Verona
Romeo ve Juliet gerçekte hiç var olmadı. Birbirinden ölesiye nefret eden iki aile, Juliet’in sevgilisini beklediği balkon, orta çağdan kalma taş kemerli bir bina Verona’ya mührünü vursa da bu aşk sadece bir yazarın hayaliydi.
Asiller zenginliklerini göstermek için evlerini o kadar yükselttiler ki şehirde parmakla gösterilen kuleler gökyüzüne uzandı. Düşmanın erişemediği en üst kat kadınlara ve çocuklara ayrıldı. Papa ve kralı, ülkede söz sahibi olmak isteyen bu iki gücü destekleyen soylular ailelerini korumak için kuleden evlere sakladılar. Orta çağın gökdelenleri Verona sokaklarını bir masal diyarına çevirdiğinde şehir gezginlerin rüyasına sızdı.
Pompei’den sonra İtalya’nın en eski arenasına sahip Verona’da gladyatörler hayatları için savaşırken seyirciler ölümü alkışladı. Ve arena adını kumdan, kanı yavaş yavaş emip izleri yok eden kumdan aldı. Binlerce yaşam akıp karıştı zemine sonra krallar için süslendi kemerler. Şaşalı bir geçit törenleri düzenlendiğinde ne kadar zengin ve gösterişli olduğunu imparatora göstermek için yarıştı bütün kasaba. Kin ve gözyaşı dolu kum o gün kral arkasını dönüp uzaklaşana kadar gerçek yüzünü sakladı.

### Yapılacaklar
(1) Verona metninde “Asiller zenginliklerini göstermek için” sözleriyle başlayan paragrafı ana bilgilerini koruyarak madde madde yeniden yazın.
(2) Verona metnini kaldığı yerden sürdürerek bir sonraki bölümü tamamlayın.

Bir veri kaynağından alınan öğeler:

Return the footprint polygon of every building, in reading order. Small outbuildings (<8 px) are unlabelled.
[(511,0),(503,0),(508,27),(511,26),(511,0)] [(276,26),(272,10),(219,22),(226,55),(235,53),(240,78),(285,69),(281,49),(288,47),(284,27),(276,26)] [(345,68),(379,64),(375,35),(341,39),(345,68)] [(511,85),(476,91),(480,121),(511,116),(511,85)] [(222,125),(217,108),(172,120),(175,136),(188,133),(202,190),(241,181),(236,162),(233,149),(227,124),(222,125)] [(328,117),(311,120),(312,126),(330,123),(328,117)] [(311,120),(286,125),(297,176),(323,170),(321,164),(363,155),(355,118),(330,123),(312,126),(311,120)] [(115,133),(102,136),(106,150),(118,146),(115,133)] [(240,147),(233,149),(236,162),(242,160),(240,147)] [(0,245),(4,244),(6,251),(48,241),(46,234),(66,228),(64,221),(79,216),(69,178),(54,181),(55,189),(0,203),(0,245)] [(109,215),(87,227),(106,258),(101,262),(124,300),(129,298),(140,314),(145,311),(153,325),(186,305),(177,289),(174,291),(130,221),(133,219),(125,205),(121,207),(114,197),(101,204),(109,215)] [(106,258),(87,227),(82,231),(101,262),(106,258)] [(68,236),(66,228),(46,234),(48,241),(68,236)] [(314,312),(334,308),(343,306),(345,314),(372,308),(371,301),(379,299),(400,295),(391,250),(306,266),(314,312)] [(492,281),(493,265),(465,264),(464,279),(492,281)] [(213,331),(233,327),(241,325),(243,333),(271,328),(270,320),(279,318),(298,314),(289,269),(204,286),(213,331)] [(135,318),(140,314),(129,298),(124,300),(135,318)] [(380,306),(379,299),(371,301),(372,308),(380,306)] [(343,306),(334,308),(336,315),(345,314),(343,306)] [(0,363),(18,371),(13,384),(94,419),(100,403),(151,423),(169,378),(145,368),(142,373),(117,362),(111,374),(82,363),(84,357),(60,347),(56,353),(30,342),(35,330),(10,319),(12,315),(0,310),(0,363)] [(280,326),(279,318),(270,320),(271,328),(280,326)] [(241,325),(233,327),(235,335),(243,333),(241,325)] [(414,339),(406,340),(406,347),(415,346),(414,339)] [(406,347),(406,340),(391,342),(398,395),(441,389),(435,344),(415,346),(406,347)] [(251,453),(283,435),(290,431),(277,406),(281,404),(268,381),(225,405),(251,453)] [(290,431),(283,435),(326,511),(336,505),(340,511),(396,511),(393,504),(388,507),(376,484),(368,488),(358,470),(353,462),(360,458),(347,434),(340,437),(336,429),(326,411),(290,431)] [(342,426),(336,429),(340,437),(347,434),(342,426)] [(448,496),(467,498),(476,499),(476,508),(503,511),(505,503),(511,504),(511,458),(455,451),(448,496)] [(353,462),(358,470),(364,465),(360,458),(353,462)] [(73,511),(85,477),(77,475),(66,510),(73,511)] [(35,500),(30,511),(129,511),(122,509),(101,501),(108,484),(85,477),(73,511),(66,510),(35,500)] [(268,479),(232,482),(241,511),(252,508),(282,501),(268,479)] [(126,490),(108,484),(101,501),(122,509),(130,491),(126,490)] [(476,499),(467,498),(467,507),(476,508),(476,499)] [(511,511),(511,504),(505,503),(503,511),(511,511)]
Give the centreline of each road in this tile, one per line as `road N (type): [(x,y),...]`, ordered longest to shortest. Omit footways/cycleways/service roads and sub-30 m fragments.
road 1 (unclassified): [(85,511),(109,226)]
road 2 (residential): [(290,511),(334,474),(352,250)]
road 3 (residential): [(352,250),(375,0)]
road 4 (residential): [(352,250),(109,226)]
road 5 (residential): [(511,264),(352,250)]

### Yanıtlar
(1)
- Asiller, zenginliklerini göstermek için evlerini öyle yükselttiler ki kuleler gökyüzüne uzandı.
- Düşmanın erişemediği en üst kat kadınlara ve çocuklara ayrıldı.
- Ülkede söz sahibi olmak isteyen iki gücü, yani papayı ve kralı destekleyen soylular, ailelerini korumak için kule evlere sakladılar.
- Orta çağın bu gökdelenleri Verona sokaklarını bir masal diyarına çevirince şehir gezginlerin rüyasına sızdı.

(2)
Devşirilen Taşlar
Hristiyanlık yayılıp kiliseler çoğaldığında arenanın dış duvarlarındaki taşlarla inşa edildi kutsal mabetler. Hırsızlığa, II. Dünya Savaşına, yanıp yıkılan şehire rağmen iki bin yıl yaşamayı başardı arena ve Verona geçmişe ait anıtları bugüne sakladı. Izgara şeklindeki caddelerde yüzlerce yıllık taşlar, sütunun üstünde kükreyen mermer aslan, suları fışkırta fışkırta meydanı seyreden bir çeşme... Piazza delle Erbe’ye her gün olduğu gibi pazar kurulmuş. Meyve, sebze ve Çin’de üretilmiş İtalya’yı anlatan hediyelik eşya tezgâhları. Floransa’dan kovulan Dante’nin yaşadığı evin karşısında bir kilise. Arkların üstünde lahitler…
Mermer mezarların altından geçiyorum. Lord Güçlü Köpek ve diğerleri ne toprağa kavuşmuşlar ne de gökyüzüne. Kuruyan bedenleri simgelerle dolu lahitlerde asılı kalmış. Ara sokakta Dante’nin heykeli, İlahi Komedya’nın sayfaları rüzgârdan kıpırdıyor sanki. Capulet ailesine ait Sekiz yüz yıllık binanın kemerinde soyadını temsil eden şapka kabartması. Juliet’in balkonuna çıkıp fotoğraf çektiren çirkin, yaşlı, genç, sivilceli, sarışın, esmer kadınlar. Hepsi sonu mutsuz biten efsanevi aşka hasret. Koridor boyunca minik not kağıtlarına, peçetelere yazılan aşk mektupları yapıştırılmış duvarlara.
Arkeologların ikinci Roma’sı Verona, zaman içinde gücünü kaybeder ve yüz yıllar sonra bir İngiliz’in kalemiyle yeniden adını dünyaya duyurur. Bu şehirde yaşayan iki düşman aileyi Verona’ya ayak basmadan Dante’nin sayfalarında tanır William Shakespeare.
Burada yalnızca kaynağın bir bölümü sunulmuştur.